The iconic media company that brought you "Fantasia" and the aspiring magician Mickey Mouse now has a nifty trick of its own: bringing digital sight to the blind.
New technologies being developed and studied by Walt Disney Co. (DIS) are expected to add new dimensions -- literally -- to touchscreens.
Think screens that not only look but actually feel 3D.
Disney researchers in Pittsburgh are hoping their advancement in this technology -- known as haptics -- shakes up everything from the way people shop to how the blind interact with new media.
"The brain will be fooled into thinking an actual physical bump is on a touch screen even through the touch surface is completely smooth,” said Ivan Poupyrev, director of Disney Research’s Pittsburgh Interaction group.
The digital gears turning on a digital clock might feel rigid to a user, a piece of digital paper might not only feel but write like normal on a glass screen, while the dips and valleys of a topographical map would come to life.
For the visually impaired, new developments in haptics could improve the way they interact with the digital world, enabling them, for example, to feel -- not just listen -- to navigation on a map.
Think what this could offer to a blind child watching a cartoon movie in the theater for the first time: they'd be able to connect new characters to their silly voices instantaneously, an ability people with sight might take of granted.
Seeing by Feeling
Teasing the brain into feeling the edges and textures of flat digital objects could open the door to a range of new apps that enhance e-commerce, video and education.
This would also add to the slew of technologies already available, like VoiceOver for Apple's (AAPL) iOS, that help the blind better navigate today's complex digital world. Technological advancements from Apple and Android have allowed blind people to partake in new developments in ways originally not thought possible.
"iOS and Android really did change tech in a fundamental way so we were able to use these technologies at the same time as the new versions were being developed and coming out," says Paul Schroeder, vice president of programs and policy at the American Foundation for the Blind.
Now, he says, many blind people can use touchscreen devices just as well as people with sight.
Adding new tactile features such as those being explored by Disney and other companies, including startup Tactus, would only add to that, allowing them to use touchscreens even more efficiently and enhancing everything from the way they learn and consume media to how they navigate in real time.
How it Works
Using an electrovibration to change friction, Disney can artificially stretch the user's skin as their finger glides laterally across the touchscreen surface, giving the sensation of "rich, immediate and dynamic" touch on complex digital items in real time.

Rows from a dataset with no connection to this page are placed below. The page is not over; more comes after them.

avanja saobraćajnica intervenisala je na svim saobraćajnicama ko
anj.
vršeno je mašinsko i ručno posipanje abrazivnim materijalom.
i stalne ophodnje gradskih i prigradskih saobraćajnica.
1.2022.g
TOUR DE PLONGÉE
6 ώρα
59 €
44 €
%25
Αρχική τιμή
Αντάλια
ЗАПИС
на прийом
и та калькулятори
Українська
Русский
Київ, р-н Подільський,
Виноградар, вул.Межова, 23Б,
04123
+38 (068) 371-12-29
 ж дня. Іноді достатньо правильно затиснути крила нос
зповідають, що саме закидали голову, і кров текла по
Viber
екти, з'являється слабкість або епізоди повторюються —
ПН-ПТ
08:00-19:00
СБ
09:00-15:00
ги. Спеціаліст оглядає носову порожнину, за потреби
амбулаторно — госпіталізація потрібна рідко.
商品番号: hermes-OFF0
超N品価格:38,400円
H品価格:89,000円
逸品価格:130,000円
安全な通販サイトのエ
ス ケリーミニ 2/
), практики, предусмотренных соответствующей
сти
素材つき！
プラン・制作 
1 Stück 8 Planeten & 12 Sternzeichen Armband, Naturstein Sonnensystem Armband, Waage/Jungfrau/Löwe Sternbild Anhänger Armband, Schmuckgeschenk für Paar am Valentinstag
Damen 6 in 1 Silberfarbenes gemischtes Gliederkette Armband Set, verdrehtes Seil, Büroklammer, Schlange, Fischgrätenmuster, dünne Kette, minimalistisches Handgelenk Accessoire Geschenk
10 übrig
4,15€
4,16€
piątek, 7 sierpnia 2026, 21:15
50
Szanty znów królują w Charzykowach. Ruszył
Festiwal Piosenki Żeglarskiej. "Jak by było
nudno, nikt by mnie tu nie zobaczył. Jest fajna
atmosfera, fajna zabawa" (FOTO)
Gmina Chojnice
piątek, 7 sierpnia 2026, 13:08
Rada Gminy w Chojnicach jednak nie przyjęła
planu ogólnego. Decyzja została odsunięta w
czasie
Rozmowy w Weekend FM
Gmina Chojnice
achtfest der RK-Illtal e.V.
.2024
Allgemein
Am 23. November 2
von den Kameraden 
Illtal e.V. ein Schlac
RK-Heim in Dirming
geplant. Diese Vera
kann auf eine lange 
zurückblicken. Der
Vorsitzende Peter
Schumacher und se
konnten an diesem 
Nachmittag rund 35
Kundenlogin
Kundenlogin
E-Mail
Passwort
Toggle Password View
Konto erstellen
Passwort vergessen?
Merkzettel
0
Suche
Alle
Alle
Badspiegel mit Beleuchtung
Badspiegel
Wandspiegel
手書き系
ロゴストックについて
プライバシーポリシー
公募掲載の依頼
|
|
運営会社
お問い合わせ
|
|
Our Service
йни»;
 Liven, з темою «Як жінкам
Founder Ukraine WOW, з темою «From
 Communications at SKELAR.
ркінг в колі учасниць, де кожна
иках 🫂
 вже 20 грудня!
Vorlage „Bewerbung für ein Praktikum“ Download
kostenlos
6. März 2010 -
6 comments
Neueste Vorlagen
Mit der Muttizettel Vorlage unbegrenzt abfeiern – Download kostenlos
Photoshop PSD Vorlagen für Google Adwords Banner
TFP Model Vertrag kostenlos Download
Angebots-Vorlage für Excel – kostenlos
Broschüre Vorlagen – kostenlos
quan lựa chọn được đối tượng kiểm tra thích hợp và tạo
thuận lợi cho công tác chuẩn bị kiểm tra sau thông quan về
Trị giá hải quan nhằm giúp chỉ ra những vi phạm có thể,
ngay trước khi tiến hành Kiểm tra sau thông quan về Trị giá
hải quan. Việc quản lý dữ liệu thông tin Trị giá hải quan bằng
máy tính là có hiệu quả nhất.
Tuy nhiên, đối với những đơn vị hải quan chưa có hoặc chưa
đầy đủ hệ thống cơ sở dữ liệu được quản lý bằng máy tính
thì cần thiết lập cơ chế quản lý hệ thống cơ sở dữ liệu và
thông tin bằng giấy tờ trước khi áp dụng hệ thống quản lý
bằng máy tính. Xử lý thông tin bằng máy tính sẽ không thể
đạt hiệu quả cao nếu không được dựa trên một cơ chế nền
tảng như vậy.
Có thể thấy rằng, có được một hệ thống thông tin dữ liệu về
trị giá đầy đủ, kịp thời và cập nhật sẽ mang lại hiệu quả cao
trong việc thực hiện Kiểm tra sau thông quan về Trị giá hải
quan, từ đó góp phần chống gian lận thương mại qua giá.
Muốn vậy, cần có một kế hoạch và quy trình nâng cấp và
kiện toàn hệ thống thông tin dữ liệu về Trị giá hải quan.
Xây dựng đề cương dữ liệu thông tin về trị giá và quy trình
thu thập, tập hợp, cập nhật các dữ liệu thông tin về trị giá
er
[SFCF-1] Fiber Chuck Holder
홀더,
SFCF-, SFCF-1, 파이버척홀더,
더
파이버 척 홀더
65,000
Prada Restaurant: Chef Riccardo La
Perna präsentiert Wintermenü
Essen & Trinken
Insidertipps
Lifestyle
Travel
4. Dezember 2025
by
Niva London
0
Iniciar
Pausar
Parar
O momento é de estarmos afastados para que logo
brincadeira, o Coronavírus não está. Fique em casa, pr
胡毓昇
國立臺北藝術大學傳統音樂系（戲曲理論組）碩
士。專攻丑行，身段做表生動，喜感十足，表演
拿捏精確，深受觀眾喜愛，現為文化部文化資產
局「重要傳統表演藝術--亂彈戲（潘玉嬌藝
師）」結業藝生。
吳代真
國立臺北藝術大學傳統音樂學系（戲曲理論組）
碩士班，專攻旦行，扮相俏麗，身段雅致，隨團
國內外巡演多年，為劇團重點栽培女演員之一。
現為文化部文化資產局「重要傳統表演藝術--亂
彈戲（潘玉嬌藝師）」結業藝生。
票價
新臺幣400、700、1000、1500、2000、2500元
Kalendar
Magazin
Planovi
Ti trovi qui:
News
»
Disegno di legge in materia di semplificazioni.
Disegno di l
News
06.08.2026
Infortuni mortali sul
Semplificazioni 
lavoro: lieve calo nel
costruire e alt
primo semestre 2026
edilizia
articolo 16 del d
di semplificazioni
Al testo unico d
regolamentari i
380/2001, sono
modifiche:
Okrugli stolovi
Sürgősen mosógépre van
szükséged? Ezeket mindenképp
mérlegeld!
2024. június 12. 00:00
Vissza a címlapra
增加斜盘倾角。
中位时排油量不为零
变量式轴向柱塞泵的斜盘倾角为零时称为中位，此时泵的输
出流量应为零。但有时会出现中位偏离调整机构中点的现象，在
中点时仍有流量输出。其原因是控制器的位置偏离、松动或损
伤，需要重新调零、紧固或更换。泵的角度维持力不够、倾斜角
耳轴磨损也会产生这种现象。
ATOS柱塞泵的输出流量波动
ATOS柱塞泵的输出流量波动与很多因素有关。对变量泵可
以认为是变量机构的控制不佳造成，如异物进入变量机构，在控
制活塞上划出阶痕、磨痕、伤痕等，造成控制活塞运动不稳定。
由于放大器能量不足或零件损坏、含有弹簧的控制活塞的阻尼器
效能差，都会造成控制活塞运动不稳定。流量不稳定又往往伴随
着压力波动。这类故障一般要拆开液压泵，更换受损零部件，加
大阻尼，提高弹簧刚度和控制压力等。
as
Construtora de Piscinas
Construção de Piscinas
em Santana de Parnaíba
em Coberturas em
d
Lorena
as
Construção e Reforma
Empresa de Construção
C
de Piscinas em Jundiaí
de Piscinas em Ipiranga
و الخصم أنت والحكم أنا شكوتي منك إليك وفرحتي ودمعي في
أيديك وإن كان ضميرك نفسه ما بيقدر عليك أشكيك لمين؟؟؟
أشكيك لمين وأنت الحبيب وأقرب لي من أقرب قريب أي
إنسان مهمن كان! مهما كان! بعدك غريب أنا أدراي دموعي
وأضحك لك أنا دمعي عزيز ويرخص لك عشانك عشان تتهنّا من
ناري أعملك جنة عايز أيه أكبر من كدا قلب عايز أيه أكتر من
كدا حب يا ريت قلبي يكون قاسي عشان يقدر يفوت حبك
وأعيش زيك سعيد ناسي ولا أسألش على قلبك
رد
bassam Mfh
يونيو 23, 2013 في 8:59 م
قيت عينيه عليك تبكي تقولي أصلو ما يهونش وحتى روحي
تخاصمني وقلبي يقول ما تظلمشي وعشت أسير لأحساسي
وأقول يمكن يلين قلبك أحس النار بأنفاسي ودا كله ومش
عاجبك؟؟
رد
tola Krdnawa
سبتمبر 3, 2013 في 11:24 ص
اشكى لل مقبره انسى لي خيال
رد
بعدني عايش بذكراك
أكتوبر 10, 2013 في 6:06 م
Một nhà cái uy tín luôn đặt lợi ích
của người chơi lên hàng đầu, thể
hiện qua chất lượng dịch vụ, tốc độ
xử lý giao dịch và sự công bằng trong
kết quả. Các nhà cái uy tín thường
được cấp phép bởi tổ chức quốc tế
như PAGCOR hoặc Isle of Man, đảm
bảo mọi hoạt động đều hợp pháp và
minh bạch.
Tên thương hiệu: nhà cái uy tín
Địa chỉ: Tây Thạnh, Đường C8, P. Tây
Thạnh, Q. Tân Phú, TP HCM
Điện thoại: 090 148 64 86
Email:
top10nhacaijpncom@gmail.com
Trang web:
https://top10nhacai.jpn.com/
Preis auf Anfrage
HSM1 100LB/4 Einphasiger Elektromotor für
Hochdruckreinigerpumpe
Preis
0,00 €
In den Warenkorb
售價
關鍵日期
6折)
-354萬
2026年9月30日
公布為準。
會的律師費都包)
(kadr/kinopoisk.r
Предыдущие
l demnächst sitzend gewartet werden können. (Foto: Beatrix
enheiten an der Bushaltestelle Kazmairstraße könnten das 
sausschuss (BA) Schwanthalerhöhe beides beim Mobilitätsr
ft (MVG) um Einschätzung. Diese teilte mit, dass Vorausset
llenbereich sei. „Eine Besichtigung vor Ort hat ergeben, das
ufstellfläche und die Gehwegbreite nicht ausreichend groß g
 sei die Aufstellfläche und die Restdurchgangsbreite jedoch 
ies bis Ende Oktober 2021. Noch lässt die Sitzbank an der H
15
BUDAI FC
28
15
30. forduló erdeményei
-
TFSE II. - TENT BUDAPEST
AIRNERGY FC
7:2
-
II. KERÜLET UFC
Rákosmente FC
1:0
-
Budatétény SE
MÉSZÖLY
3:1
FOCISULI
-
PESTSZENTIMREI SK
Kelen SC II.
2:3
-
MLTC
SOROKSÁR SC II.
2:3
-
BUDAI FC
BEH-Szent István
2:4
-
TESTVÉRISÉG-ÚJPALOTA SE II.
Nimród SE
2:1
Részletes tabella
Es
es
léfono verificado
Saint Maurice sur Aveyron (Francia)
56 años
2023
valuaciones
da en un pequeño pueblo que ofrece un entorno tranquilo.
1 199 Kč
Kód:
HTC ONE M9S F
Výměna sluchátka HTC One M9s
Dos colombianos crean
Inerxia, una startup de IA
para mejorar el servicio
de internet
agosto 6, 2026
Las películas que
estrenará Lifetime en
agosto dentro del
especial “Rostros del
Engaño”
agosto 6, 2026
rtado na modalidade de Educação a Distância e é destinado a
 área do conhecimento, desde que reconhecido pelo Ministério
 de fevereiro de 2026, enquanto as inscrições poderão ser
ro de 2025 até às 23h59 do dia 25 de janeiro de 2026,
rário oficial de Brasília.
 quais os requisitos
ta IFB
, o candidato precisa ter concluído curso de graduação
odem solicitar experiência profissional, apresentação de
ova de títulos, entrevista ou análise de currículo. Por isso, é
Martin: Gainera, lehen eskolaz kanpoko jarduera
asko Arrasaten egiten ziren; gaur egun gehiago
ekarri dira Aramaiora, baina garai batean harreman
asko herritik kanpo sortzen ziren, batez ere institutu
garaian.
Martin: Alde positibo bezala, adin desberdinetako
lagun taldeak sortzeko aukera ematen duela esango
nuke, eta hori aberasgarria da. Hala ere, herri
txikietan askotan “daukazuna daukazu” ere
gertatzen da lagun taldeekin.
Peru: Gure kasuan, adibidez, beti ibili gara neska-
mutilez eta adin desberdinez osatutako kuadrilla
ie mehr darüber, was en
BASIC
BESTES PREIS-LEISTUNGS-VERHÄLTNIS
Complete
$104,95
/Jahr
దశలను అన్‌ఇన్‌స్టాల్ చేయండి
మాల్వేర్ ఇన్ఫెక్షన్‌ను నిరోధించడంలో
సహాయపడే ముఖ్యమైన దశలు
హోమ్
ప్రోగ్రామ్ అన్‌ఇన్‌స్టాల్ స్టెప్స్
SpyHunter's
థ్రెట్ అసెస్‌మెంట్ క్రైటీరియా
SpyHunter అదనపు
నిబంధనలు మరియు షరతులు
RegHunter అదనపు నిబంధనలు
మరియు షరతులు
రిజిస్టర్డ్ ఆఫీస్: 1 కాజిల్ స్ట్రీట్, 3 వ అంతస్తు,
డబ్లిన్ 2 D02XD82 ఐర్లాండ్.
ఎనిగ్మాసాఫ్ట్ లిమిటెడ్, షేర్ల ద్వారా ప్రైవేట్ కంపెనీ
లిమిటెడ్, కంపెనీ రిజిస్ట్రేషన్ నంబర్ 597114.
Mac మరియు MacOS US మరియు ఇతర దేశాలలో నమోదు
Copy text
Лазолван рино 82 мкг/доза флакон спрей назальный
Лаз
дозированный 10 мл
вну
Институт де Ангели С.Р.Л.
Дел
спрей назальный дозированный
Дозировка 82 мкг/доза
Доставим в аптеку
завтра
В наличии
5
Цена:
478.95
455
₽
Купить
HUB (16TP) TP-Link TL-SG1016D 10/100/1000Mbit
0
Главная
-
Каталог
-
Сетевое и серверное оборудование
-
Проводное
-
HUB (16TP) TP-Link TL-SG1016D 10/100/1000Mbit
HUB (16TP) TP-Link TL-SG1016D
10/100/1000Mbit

The technology would attract and release the finger from the touch surface, producing "friction-like rubbery sensations" that allow the user to physically interact with virtual objects, Disney explains.
Haptics is nothing new, but the media conglomerate says its algorithm-based discovery, unveiled through a white paper this week, offers an innovative, inexpensive and lightweight technology that could be “easily integrated” into popular touchscreens.
How these haptics are developed into real-world applications will depend on the creativity of app developers and programmers, notes Roger Kay, president of Endpoint Technologies.
However, Schroeder says groups all around the world are already trying to figure out ways to use haptics to benefit the blind. Being blind himself, he has some great ideas of his own, including the cartoon movie and navigation examples above.
Of course, Disney is confident the "rich palette of tactile sensations" brought to life by this will inspire enhancements to existing apps while triggering entirely new ones.
For the media giant, haptics could be intertwined with its treasure trove of content, adding new layers to its 3D experiences and augmenting its educational games and theme parks.